Exercise objective - Return the data below in full. Keep each character unchanged.

Extracted records -
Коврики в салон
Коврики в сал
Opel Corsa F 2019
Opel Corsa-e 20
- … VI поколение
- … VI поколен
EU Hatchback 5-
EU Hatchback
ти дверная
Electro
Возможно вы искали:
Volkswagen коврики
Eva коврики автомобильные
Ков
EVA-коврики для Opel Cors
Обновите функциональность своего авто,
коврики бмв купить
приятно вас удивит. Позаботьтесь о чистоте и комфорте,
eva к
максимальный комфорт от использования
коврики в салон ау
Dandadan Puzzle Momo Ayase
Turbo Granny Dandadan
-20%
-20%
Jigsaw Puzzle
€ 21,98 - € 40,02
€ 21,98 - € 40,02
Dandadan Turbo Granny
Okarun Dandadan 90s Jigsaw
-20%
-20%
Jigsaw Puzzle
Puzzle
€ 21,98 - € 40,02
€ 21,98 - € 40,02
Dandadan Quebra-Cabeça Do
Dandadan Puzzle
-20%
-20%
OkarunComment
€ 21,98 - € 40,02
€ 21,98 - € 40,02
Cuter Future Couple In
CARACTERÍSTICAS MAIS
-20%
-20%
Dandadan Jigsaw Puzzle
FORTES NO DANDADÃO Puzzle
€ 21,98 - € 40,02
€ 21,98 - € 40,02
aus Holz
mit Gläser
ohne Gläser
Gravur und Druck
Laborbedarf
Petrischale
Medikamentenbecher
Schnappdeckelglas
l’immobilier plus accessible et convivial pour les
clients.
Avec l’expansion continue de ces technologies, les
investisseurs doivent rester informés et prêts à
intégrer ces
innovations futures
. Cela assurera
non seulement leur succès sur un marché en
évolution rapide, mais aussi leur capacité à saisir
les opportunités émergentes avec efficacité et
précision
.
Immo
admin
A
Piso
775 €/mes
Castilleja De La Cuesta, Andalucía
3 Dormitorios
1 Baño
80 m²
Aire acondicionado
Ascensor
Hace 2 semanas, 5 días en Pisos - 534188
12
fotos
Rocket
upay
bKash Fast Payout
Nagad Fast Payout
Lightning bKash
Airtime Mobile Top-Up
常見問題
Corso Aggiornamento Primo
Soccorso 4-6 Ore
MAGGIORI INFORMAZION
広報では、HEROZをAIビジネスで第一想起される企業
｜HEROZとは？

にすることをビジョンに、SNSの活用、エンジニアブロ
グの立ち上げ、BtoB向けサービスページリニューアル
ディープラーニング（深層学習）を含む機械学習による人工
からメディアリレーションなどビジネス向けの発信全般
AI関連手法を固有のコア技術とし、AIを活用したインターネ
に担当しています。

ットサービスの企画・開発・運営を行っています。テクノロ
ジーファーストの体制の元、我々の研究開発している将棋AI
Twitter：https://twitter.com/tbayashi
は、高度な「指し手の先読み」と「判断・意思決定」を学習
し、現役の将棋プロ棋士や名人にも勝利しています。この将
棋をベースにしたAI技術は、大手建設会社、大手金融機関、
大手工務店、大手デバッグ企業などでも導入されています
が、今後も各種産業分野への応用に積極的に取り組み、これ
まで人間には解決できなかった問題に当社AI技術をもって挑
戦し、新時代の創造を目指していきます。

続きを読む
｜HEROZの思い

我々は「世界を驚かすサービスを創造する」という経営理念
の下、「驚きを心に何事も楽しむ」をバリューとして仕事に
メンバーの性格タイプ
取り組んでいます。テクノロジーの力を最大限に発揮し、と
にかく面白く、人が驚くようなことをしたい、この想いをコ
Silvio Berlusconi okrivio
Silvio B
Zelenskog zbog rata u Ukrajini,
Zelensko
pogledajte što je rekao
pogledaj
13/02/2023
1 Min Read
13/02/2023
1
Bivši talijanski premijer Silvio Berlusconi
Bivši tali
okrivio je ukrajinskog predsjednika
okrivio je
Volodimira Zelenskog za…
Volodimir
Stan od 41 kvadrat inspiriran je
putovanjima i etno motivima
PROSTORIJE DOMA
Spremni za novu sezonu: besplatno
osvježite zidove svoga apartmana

Response box -
Коврики в салон
Коврики в сал
Opel Corsa F 2019
Opel Corsa-e 20
- … VI поколение
- … VI поколен
EU Hatchback 5-
EU Hatchback
ти дверная
Electro
Возможно вы искали:
Volkswagen коврики
Eva коврики автомобильные
Ков
EVA-коврики для Opel Cors
Обновите функциональность своего авто,
коврики бмв купить
приятно вас удивит. Позаботьтесь о чистоте и комфорте,
eva к
максимальный комфорт от использования
коврики в салон ау
Dandadan Puzzle Momo Ayase
Turbo Granny Dandadan
-20%
-20%
Jigsaw Puzzle
€ 21,98 - € 40,02
€ 21,98 - € 40,02
Dandadan Turbo Granny
Okarun Dandadan 90s Jigsaw
-20%
-20%
Jigsaw Puzzle
Puzzle
€ 21,98 - € 40,02
€ 21,98 - € 40,02
Dandadan Quebra-Cabeça Do
Dandadan Puzzle
-20%
-20%
OkarunComment
€ 21,98 - € 40,02
€ 21,98 - € 40,02
Cuter Future Couple In
CARACTERÍSTICAS MAIS
-20%
-20%
Dandadan Jigsaw Puzzle
FORTES NO DANDADÃO Puzzle
€ 21,98 - € 40,02
€ 21,98 - € 40,02
aus Holz
mit Gläser
ohne Gläser
Gravur und Druck
Laborbedarf
Petrischale
Medikamentenbecher
Schnappdeckelglas
l’immobilier plus accessible et convivial pour les
clients.
Avec l’expansion continue de ces technologies, les
investisseurs doivent rester informés et prêts à
intégrer ces
innovations futures
. Cela assurera
non seulement leur succès sur un marché en
évolution rapide, mais aussi leur capacité à saisir
les opportunités émergentes avec efficacité et
précision
.
Immo
admin
A
Piso
775 €/mes
Castilleja De La Cuesta, Andalucía
3 Dormitorios
1 Baño
80 m²
Aire acondicionado
Ascensor
Hace 2 semanas, 5 días en Pisos - 534188
12
fotos
Rocket
upay
bKash Fast Payout
Nagad Fast Payout
Lightning bKash
Airtime Mobile Top-Up
常見問題
Corso Aggiornamento Primo
Soccorso 4-6 Ore
MAGGIORI INFORMAZION
広報では、HEROZをAIビジネスで第一想起される企業
｜HEROZとは？

にすることをビジョンに、SNSの活用、エンジニアブロ
グの立ち上げ、BtoB向けサービスページリニューアル
ディープラーニング（深層学習）を含む機械学習による人工
からメディアリレーションなどビジネス向けの発信全般
AI関連手法を固有のコア技術とし、AIを活用したインターネ
に担当しています。

ットサービスの企画・開発・運営を行っています。テクノロ
ジーファーストの体制の元、我々の研究開発している将棋AI
Twitter：https://twitter.com/tbayashi
は、高度な「指し手の先読み」と「判断・意思決定」を学習
し、現役の将棋プロ棋士や名人にも勝利しています。この将
棋をベースにしたAI技術は、大手建設会社、大手金融機関、
大手工務店、大手デバッグ企業などでも導入されています
が、今後も各種産業分野への応用に積極的に取り組み、これ
まで人間には解決できなかった問題に当社AI技術をもって挑
戦し、新時代の創造を目指していきます。

続きを読む
｜HEROZの思い

我々は「世界を驚かすサービスを創造する」という経営理念
の下、「驚きを心に何事も楽しむ」をバリューとして仕事に
メンバーの性格タイプ
取り組んでいます。テクノロジーの力を最大限に発揮し、と
にかく面白く、人が驚くようなことをしたい、この想いをコ
Silvio Berlusconi okrivio
Silvio B
Zelenskog zbog rata u Ukrajini,
Zelensko
pogledajte što je rekao
pogledaj
13/02/2023
1 Min Read
13/02/2023
1
Bivši talijanski premijer Silvio Berlusconi
Bivši tali
okrivio je ukrajinskog predsjednika
okrivio je
Volodimira Zelenskog za…
Volodimir
Stan od 41 kvadrat inspiriran je
putovanjima i etno motivima
PROSTORIJE DOMA
Spremni za novu sezonu: besplatno
osvježite zidove svoga apartmana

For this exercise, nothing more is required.